The good news is fans of the Fav needn’t worry, as the band has cooked up another great record to fuel their energetic live performances. The opening two tracks ‘Appetites’ and ‘Dirty Knails’ are vintage Les Savy Fav rock tracks, taking the distinctive guitar sound the band have perfected on recent albums and turning it up loud. From here on, however, things take an interesting turn.
‘Sleepless in Silverlake’ is a slow burner, using a wistful lead guitar line with lyrics about staying up late drinking and pissing cares away. ‘High and Unhinged’ is a song about “waltzing our way to the bottom of the barrel”, while ‘Dear Crutches’ is wearier still. It’s this song which gets to the heart of ‘Root for Ruin’, an album about getting older, feeling cynical and the effects of being constantly on the road. While I hate bands that whine about touring, this isn’t at all the tone taken by vocalist Tim Harrington. Instead, the singer gives an honest account of his state of mind, adding an extra dimension to the band’s recorded sound.
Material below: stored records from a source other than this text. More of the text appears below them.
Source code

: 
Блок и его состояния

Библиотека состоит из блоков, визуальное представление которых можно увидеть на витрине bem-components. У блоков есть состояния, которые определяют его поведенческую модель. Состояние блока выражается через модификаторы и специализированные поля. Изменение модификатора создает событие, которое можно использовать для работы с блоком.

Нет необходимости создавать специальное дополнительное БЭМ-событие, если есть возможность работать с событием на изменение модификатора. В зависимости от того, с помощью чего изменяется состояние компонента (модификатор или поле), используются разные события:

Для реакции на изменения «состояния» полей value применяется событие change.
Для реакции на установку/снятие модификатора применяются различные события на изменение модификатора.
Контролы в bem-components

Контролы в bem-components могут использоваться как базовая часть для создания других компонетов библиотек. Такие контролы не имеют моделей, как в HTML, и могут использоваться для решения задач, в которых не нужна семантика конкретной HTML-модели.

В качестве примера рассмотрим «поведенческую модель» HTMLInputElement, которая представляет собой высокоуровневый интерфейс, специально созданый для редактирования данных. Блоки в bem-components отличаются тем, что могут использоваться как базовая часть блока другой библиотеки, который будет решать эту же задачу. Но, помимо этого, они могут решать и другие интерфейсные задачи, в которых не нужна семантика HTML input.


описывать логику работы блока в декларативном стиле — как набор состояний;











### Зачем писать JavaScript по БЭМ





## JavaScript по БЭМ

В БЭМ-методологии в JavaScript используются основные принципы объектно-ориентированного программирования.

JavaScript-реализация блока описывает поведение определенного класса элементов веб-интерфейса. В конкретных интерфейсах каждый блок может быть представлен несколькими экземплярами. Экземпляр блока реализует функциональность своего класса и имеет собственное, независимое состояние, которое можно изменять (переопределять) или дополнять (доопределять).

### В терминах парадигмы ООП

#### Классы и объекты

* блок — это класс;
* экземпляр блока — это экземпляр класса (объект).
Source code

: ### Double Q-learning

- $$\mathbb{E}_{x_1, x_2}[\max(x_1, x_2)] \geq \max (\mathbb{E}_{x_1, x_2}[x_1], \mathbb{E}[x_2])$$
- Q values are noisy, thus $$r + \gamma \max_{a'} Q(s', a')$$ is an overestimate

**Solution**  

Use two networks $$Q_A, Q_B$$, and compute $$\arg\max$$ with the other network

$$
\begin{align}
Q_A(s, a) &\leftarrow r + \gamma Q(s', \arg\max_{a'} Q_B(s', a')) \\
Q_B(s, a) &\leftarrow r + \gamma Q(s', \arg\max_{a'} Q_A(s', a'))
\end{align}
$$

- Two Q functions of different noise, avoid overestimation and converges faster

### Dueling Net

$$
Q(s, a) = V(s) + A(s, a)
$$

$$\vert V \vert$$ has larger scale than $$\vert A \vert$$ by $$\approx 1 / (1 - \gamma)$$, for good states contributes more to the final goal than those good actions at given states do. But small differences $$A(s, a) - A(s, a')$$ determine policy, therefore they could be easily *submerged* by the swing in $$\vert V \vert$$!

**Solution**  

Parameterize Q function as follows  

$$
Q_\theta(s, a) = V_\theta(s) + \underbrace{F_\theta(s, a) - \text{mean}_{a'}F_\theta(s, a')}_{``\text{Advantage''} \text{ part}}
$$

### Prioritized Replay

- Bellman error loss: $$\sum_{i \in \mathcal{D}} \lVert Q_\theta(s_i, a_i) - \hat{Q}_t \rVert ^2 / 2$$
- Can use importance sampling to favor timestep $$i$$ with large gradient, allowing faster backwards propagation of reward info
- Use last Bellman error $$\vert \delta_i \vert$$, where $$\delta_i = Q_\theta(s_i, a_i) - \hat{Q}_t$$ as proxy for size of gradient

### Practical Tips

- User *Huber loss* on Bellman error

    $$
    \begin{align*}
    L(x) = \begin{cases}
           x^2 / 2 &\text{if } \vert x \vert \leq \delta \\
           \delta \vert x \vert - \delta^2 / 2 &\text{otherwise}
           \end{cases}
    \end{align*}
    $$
Don’t get me wrong, this is not a downbeat album, and there are still rock tracks aplenty. Single ‘Let’s Get Out of Here’ is the poppiest the band have ever been, approaching something very close to a radio friendly sound. After the success of an out and out rock album with Let’s Stay Friends, however, it would make no sense to repeat that process all over again. Les Savy Fav have taken this point in time to nicely re-evaluate their career, mixing enough of the spirit of old with something new and refreshing. Perhaps not what I expexted from Les Savy Fav, but to these ears this is a resounding success.